--- Information given ---

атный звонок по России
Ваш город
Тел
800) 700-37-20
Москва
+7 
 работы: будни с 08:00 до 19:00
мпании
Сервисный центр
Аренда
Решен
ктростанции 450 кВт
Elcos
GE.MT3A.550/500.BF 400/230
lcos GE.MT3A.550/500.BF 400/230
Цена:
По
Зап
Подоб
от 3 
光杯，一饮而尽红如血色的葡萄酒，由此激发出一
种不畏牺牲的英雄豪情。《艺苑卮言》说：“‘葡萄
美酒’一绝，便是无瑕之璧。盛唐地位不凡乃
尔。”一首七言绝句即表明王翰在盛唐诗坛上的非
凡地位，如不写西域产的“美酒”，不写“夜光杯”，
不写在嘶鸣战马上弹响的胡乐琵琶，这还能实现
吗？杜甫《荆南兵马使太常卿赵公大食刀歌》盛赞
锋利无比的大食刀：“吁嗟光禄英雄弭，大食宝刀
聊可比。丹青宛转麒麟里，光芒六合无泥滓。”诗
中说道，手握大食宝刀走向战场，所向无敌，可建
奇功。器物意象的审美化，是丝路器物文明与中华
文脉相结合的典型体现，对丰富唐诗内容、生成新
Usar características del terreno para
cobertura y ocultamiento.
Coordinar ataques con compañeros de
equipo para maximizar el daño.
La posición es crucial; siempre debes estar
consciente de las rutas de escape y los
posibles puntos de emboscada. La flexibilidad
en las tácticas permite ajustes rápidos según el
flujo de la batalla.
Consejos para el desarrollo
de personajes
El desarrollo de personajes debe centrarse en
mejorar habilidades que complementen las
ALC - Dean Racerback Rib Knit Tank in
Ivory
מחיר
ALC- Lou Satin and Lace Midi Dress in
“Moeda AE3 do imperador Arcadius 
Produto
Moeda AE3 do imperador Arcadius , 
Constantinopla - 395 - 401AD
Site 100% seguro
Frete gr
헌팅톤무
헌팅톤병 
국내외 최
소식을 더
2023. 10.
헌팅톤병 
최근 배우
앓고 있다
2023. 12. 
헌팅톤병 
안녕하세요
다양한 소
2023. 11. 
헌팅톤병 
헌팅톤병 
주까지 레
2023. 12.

---

■ Your task: From the data above, return every line from the line that has "lcos GE.MT3A.550/500.BF 400/230" up to and including the line that has "posibles puntos de emboscada. La flexibilidad", exactly.

■ Solution to this task:
lcos GE.MT3A.550/500.BF 400/230
Цена:
По
Зап
Подоб
от 3 
光杯，一饮而尽红如血色的葡萄酒，由此激发出一
种不畏牺牲的英雄豪情。《艺苑卮言》说：“‘葡萄
美酒’一绝，便是无瑕之璧。盛唐地位不凡乃
尔。”一首七言绝句即表明王翰在盛唐诗坛上的非
凡地位，如不写西域产的“美酒”，不写“夜光杯”，
不写在嘶鸣战马上弹响的胡乐琵琶，这还能实现
吗？杜甫《荆南兵马使太常卿赵公大食刀歌》盛赞
锋利无比的大食刀：“吁嗟光禄英雄弭，大食宝刀
聊可比。丹青宛转麒麟里，光芒六合无泥滓。”诗
中说道，手握大食宝刀走向战场，所向无敌，可建
奇功。器物意象的审美化，是丝路器物文明与中华
文脉相结合的典型体现，对丰富唐诗内容、生成新
Usar características del terreno para
cobertura y ocultamiento.
Coordinar ataques con compañeros de
equipo para maximizar el daño.
La posición es crucial; siempre debes estar
consciente de las rutas de escape y los
posibles puntos de emboscada. La flexibilidad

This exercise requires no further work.